『Sawa Wines』フレッシュ&フルーティな味わいの千葉ワインを追求

千葉県の中央部にある八街市(やちまたし)は、東京都心までの距離が50kmほどにある自治体だ。基幹産業は近郊農業で、落花生の生産量は全国一を誇る。

今回紹介するワイナリーは、そんな八街市にある「Sawa Wines」。2010年にぶどう栽培をスタートさせた。ワイナリーの代表を務めるのは、飲食業界で活躍してきた経歴を持つ山本博幸さんだ。ご両親が所有していた畑を相続したことをきっかけに、ワイナリー立ち上げを決意した。

まずは、自社畑で栽培したぶどうを使用して、委託醸造でワインを造ってきた山本さん。2021年に八街市が「八街市ワイン特区」の認定を受けたため、酒類製造免許を取得して自社の醸造所を立ち上げ、Sawa Winesとして自社醸造を開始した。

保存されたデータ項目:
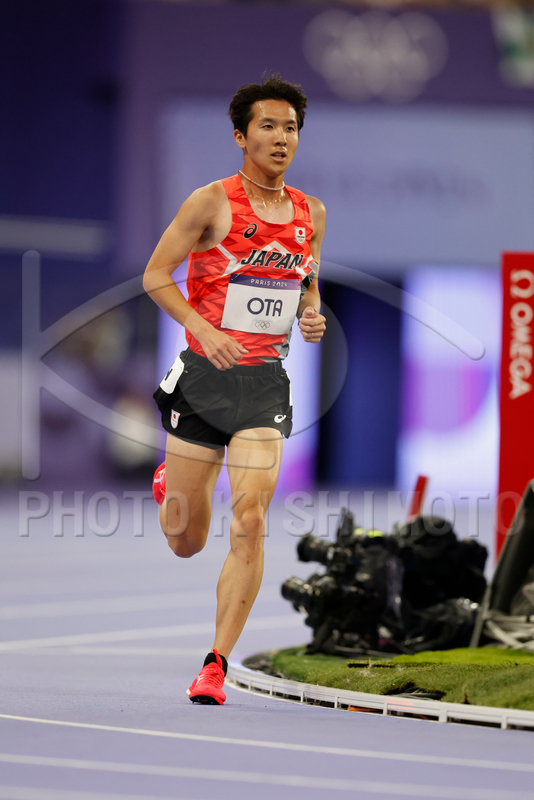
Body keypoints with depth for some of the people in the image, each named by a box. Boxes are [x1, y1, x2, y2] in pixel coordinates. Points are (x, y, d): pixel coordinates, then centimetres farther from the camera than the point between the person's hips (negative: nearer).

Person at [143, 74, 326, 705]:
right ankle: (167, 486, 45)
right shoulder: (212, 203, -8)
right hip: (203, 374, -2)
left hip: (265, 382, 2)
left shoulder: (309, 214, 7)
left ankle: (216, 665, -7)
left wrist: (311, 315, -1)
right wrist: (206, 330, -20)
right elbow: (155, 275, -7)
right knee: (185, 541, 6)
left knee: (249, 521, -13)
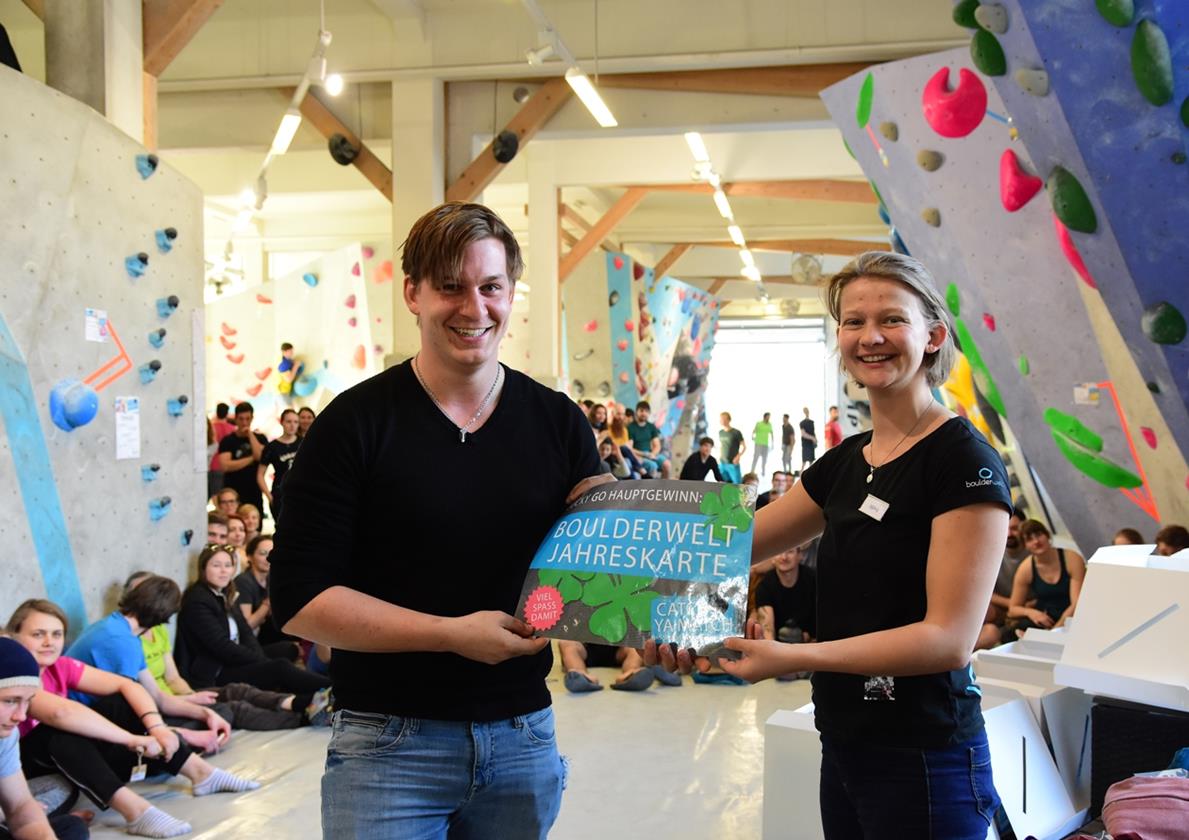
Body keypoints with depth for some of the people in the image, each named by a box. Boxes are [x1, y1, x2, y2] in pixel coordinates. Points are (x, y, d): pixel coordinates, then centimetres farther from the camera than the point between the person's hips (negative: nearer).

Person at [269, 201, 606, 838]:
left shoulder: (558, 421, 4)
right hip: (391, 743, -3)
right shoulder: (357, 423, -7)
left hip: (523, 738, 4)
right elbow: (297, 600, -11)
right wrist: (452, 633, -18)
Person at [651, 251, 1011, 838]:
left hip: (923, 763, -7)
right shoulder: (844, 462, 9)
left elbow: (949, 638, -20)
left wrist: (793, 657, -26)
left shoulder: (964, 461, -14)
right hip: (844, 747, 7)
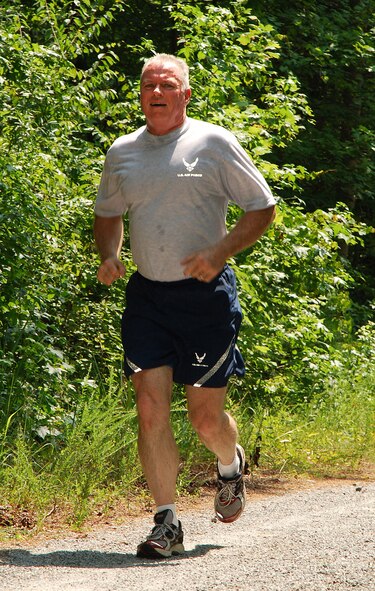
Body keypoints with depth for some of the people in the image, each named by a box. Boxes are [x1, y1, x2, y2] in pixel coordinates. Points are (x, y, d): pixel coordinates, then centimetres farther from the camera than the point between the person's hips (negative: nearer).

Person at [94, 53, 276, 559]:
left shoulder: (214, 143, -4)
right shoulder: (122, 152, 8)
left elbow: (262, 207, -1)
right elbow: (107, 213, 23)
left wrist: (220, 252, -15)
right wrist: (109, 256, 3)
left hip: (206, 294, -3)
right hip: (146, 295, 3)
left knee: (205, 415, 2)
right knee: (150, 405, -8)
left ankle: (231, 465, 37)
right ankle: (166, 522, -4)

==

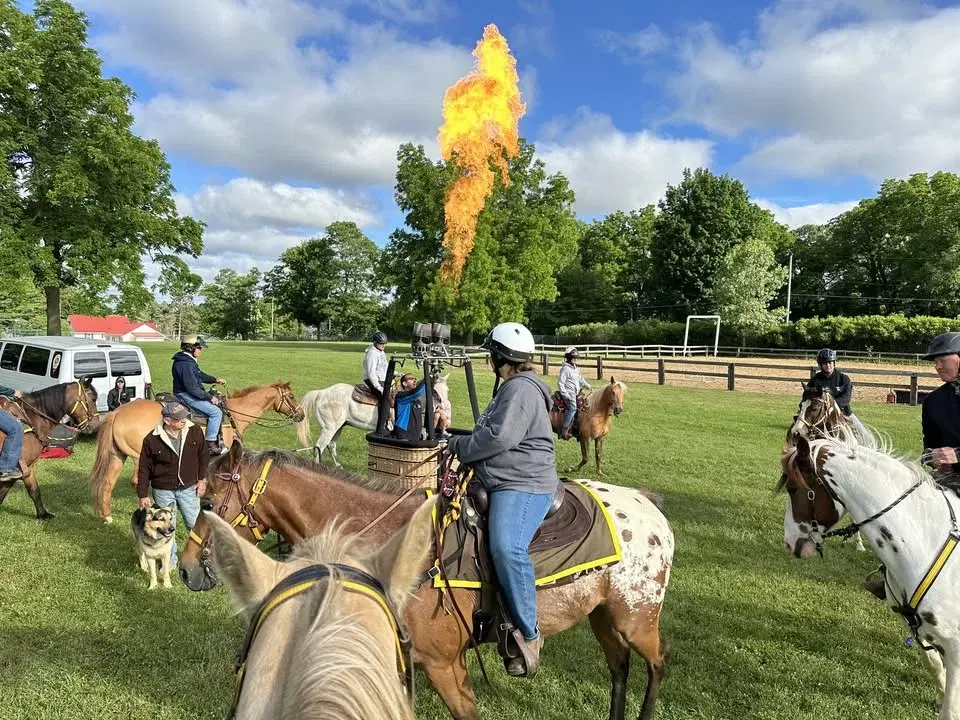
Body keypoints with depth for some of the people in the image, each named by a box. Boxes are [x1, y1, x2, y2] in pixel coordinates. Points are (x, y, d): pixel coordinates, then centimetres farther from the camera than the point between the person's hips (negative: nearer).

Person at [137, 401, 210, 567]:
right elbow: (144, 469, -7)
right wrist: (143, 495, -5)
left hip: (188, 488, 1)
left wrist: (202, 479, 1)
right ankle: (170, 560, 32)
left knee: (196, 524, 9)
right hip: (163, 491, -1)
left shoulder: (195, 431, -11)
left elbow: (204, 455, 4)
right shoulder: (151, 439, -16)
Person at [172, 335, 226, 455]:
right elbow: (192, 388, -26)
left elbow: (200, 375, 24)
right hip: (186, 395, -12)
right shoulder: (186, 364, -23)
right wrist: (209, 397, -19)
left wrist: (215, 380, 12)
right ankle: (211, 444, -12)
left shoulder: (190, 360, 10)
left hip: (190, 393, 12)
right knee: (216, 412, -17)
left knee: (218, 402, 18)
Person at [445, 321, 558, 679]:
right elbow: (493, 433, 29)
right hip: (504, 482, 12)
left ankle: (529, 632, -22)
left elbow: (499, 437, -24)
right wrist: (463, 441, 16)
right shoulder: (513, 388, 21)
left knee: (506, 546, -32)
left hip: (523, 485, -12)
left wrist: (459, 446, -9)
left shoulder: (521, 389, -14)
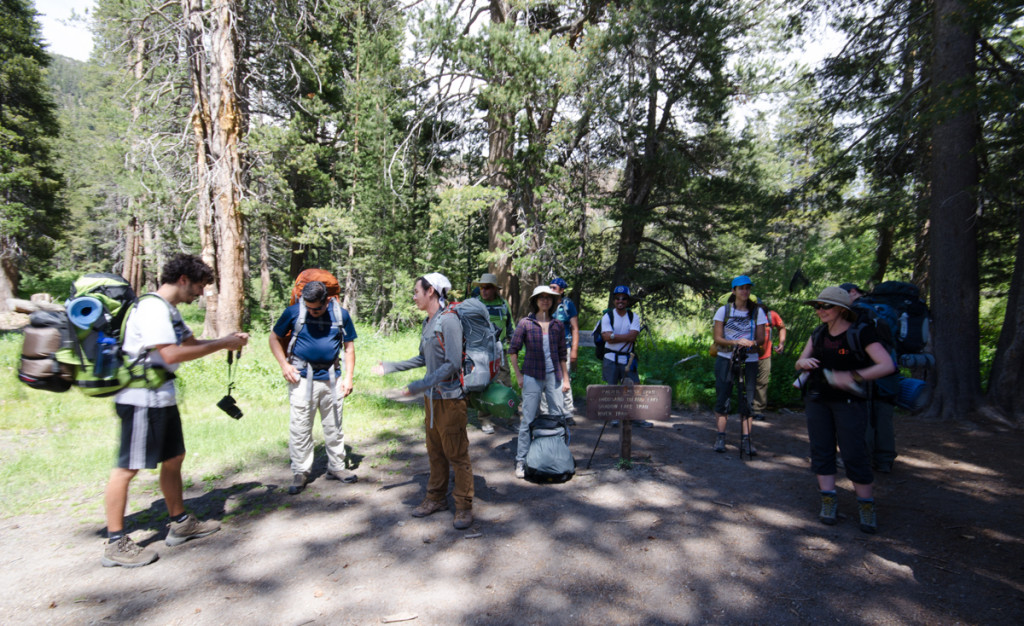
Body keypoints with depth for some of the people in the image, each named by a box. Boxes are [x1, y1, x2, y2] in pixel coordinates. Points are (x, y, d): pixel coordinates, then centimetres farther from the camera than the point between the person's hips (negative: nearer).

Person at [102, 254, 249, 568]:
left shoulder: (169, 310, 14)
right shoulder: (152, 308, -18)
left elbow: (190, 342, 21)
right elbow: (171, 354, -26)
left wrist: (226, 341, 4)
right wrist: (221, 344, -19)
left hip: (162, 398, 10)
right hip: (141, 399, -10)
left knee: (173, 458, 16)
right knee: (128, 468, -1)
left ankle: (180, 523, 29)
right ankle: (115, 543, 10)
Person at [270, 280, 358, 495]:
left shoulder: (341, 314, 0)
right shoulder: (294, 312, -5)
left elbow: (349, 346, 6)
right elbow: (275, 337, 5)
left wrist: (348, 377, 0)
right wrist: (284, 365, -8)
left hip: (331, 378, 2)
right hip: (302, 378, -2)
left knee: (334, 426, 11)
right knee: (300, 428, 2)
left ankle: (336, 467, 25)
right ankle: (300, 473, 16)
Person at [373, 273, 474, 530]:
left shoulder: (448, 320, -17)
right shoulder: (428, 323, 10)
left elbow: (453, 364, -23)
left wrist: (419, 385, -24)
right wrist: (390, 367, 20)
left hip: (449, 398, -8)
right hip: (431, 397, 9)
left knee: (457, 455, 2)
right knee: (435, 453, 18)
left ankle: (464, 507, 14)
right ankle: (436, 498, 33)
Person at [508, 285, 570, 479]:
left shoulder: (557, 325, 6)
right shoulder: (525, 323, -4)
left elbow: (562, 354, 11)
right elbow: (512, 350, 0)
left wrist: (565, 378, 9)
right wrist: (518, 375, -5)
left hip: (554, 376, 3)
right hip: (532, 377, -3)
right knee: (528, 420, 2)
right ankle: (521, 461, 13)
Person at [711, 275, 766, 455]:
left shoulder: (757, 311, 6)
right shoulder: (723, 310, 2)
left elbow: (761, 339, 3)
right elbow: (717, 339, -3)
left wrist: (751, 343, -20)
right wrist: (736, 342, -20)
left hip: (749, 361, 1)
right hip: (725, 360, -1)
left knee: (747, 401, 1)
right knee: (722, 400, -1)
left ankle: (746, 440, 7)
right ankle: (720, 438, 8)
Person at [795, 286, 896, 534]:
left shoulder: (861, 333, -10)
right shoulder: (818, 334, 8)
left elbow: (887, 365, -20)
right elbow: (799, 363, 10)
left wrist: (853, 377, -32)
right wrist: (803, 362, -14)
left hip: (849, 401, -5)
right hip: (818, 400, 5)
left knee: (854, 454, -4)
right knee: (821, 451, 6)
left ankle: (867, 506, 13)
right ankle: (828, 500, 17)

▶ **次の課題**
**A)** ワイナリーを紹介する文章のうち、「千葉県の中央部にある八街市(やちまたし)」から「sとして自社醸造を開始した。」までを一字も変えずに書き写してください。
**B)** レコードの「right ankle: (521, 461, 13)」を含む行から「right ankle: (828, 500, 17)」を含む行までについて、「wrist」を「hand」に置き換え、ほかは変えずにその範囲だけを示してください。
文章とレコードは互いに無関係である。

▶ **課題ごとの結果**
**A)**
千葉県の中央部にある八街市(やちまたし)は、東京都心までの距離が50kmほどにある自治体だ。基幹産業は近郊農業で、落花生の生産量は全国一を誇る。

今回紹介するワイナリーは、そんな八街市にある「Sawa Wines」。2010年にぶどう栽培をスタートさせた。ワイナリーの代表を務めるのは、飲食業界で活躍してきた経歴を持つ山本博幸さんだ。ご両親が所有していた畑を相続したことをきっかけに、ワイナリー立ち上げを決意した。

まずは、自社畑で栽培したぶどうを使用して、委託醸造でワインを造ってきた山本さん。2021年に八街市が「八街市ワイン特区」の認定を受けたため、酒類製造免許を取得して自社の醸造所を立ち上げ、Sawa Winesとして自社醸造を開始した。

**B)**
right ankle: (521, 461, 13)
Person at [711, 275, 766, 455]:
left shoulder: (757, 311, 6)
right shoulder: (723, 310, 2)
left elbow: (761, 339, 3)
right elbow: (717, 339, -3)
left hand: (751, 343, -20)
right hand: (736, 342, -20)
left hip: (749, 361, 1)
right hip: (725, 360, -1)
left knee: (747, 401, 1)
right knee: (722, 400, -1)
left ankle: (746, 440, 7)
right ankle: (720, 438, 8)
Person at [795, 286, 896, 534]:
left shoulder: (861, 333, -10)
right shoulder: (818, 334, 8)
left elbow: (887, 365, -20)
right elbow: (799, 363, 10)
left hand: (853, 377, -32)
right hand: (803, 362, -14)
left hip: (849, 401, -5)
right hip: (818, 400, 5)
left knee: (854, 454, -4)
right knee: (821, 451, 6)
left ankle: (867, 506, 13)
right ankle: (828, 500, 17)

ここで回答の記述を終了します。